Record set>
******************************

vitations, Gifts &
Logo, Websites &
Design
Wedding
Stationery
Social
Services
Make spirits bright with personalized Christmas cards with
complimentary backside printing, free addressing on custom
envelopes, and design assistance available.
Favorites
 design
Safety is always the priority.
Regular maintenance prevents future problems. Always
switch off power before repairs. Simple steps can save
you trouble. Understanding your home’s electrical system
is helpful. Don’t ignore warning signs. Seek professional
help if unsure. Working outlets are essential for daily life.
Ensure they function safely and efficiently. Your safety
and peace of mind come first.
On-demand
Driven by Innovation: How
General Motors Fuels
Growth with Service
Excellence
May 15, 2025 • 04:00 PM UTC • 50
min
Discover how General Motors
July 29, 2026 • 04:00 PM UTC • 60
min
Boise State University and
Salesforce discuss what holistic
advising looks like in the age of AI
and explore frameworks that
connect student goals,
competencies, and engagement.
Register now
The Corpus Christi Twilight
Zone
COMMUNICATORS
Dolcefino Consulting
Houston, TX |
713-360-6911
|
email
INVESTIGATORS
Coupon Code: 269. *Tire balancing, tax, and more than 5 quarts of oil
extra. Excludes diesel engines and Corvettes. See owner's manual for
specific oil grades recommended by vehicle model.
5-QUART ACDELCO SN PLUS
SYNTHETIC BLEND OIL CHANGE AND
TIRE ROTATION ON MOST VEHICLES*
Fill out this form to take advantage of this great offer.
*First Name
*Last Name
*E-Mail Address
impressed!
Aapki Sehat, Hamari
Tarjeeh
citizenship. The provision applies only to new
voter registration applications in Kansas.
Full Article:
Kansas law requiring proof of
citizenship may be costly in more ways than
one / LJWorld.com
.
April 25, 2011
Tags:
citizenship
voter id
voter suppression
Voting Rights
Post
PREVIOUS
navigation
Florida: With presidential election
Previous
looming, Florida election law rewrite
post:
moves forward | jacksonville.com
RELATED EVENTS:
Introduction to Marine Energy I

******************************

What to do>
Please print out every entry again, exactly as it reads.

Answer to the exercise>
vitations, Gifts &
Logo, Websites &
Design
Wedding
Stationery
Social
Services
Make spirits bright with personalized Christmas cards with
complimentary backside printing, free addressing on custom
envelopes, and design assistance available.
Favorites
 design
Safety is always the priority.
Regular maintenance prevents future problems. Always
switch off power before repairs. Simple steps can save
you trouble. Understanding your home’s electrical system
is helpful. Don’t ignore warning signs. Seek professional
help if unsure. Working outlets are essential for daily life.
Ensure they function safely and efficiently. Your safety
and peace of mind come first.
On-demand
Driven by Innovation: How
General Motors Fuels
Growth with Service
Excellence
May 15, 2025 • 04:00 PM UTC • 50
min
Discover how General Motors
July 29, 2026 • 04:00 PM UTC • 60
min
Boise State University and
Salesforce discuss what holistic
advising looks like in the age of AI
and explore frameworks that
connect student goals,
competencies, and engagement.
Register now
The Corpus Christi Twilight
Zone
COMMUNICATORS
Dolcefino Consulting
Houston, TX |
713-360-6911
|
email
INVESTIGATORS
Coupon Code: 269. *Tire balancing, tax, and more than 5 quarts of oil
extra. Excludes diesel engines and Corvettes. See owner's manual for
specific oil grades recommended by vehicle model.
5-QUART ACDELCO SN PLUS
SYNTHETIC BLEND OIL CHANGE AND
TIRE ROTATION ON MOST VEHICLES*
Fill out this form to take advantage of this great offer.
*First Name
*Last Name
*E-Mail Address
impressed!
Aapki Sehat, Hamari
Tarjeeh
citizenship. The provision applies only to new
voter registration applications in Kansas.
Full Article:
Kansas law requiring proof of
citizenship may be costly in more ways than
one / LJWorld.com
.
April 25, 2011
Tags:
citizenship
voter id
voter suppression
Voting Rights
Post
PREVIOUS
navigation
Florida: With presidential election
Previous
looming, Florida election law rewrite
post:
moves forward | jacksonville.com
RELATED EVENTS:
Introduction to Marine Energy I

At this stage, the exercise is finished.